■ BRIEF: Using the data below, please return every line exactly as given.

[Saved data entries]
........
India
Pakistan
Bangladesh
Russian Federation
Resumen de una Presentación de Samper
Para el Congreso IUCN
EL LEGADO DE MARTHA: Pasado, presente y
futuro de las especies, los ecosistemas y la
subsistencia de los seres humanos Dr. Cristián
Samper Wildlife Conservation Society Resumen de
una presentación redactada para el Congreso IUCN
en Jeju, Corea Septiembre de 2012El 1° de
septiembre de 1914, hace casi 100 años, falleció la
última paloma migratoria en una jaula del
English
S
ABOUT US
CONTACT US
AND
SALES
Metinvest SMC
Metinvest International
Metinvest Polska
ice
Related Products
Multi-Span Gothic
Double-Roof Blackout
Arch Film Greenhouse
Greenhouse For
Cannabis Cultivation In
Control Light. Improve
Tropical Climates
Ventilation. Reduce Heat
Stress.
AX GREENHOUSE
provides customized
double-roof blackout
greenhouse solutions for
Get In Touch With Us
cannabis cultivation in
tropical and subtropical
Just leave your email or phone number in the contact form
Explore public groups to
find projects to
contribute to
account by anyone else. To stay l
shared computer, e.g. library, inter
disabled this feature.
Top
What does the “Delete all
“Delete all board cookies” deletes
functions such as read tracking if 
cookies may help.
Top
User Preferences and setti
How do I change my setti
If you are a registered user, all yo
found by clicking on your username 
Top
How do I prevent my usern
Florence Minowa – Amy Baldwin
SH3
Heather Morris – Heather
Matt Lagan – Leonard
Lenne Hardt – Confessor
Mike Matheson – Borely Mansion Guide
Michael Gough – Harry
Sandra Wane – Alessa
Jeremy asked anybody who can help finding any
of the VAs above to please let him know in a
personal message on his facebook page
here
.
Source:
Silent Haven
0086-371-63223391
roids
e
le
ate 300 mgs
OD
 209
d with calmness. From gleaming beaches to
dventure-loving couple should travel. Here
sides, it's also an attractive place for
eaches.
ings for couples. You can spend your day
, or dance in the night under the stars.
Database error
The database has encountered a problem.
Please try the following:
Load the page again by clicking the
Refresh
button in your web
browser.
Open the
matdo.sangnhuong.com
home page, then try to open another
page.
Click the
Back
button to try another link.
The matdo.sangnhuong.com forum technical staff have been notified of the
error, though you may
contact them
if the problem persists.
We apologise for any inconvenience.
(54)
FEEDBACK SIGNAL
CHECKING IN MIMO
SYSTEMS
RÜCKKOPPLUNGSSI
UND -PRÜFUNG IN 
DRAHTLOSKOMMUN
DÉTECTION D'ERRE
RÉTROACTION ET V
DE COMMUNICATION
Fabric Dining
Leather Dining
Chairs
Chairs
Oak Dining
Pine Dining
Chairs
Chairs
........
■ TASK RESULT:
India
Pakistan
Bangladesh
Russian Federation
Resumen de una Presentación de Samper
Para el Congreso IUCN
EL LEGADO DE MARTHA: Pasado, presente y
futuro de las especies, los ecosistemas y la
subsistencia de los seres humanos Dr. Cristián
Samper Wildlife Conservation Society Resumen de
una presentación redactada para el Congreso IUCN
en Jeju, Corea Septiembre de 2012El 1° de
septiembre de 1914, hace casi 100 años, falleció la
última paloma migratoria en una jaula del
English
S
ABOUT US
CONTACT US
AND
SALES
Metinvest SMC
Metinvest International
Metinvest Polska
ice
Related Products
Multi-Span Gothic
Double-Roof Blackout
Arch Film Greenhouse
Greenhouse For
Cannabis Cultivation In
Control Light. Improve
Tropical Climates
Ventilation. Reduce Heat
Stress.
AX GREENHOUSE
provides customized
double-roof blackout
greenhouse solutions for
Get In Touch With Us
cannabis cultivation in
tropical and subtropical
Just leave your email or phone number in the contact form
Explore public groups to
find projects to
contribute to
account by anyone else. To stay l
shared computer, e.g. library, inter
disabled this feature.
Top
What does the “Delete all
“Delete all board cookies” deletes
functions such as read tracking if 
cookies may help.
Top
User Preferences and setti
How do I change my setti
If you are a registered user, all yo
found by clicking on your username 
Top
How do I prevent my usern
Florence Minowa – Amy Baldwin
SH3
Heather Morris – Heather
Matt Lagan – Leonard
Lenne Hardt – Confessor
Mike Matheson – Borely Mansion Guide
Michael Gough – Harry
Sandra Wane – Alessa
Jeremy asked anybody who can help finding any
of the VAs above to please let him know in a
personal message on his facebook page
here
.
Source:
Silent Haven
0086-371-63223391
roids
e
le
ate 300 mgs
OD
 209
d with calmness. From gleaming beaches to
dventure-loving couple should travel. Here
sides, it's also an attractive place for
eaches.
ings for couples. You can spend your day
, or dance in the night under the stars.
Database error
The database has encountered a problem.
Please try the following:
Load the page again by clicking the
Refresh
button in your web
browser.
Open the
matdo.sangnhuong.com
home page, then try to open another
page.
Click the
Back
button to try another link.
The matdo.sangnhuong.com forum technical staff have been notified of the
error, though you may
contact them
if the problem persists.
We apologise for any inconvenience.
(54)
FEEDBACK SIGNAL
CHECKING IN MIMO
SYSTEMS
RÜCKKOPPLUNGSSI
UND -PRÜFUNG IN 
DRAHTLOSKOMMUN
DÉTECTION D'ERRE
RÉTROACTION ET V
DE COMMUNICATION
Fabric Dining
Leather Dining
Chairs
Chairs
Oak Dining
Pine Dining
Chairs
Chairs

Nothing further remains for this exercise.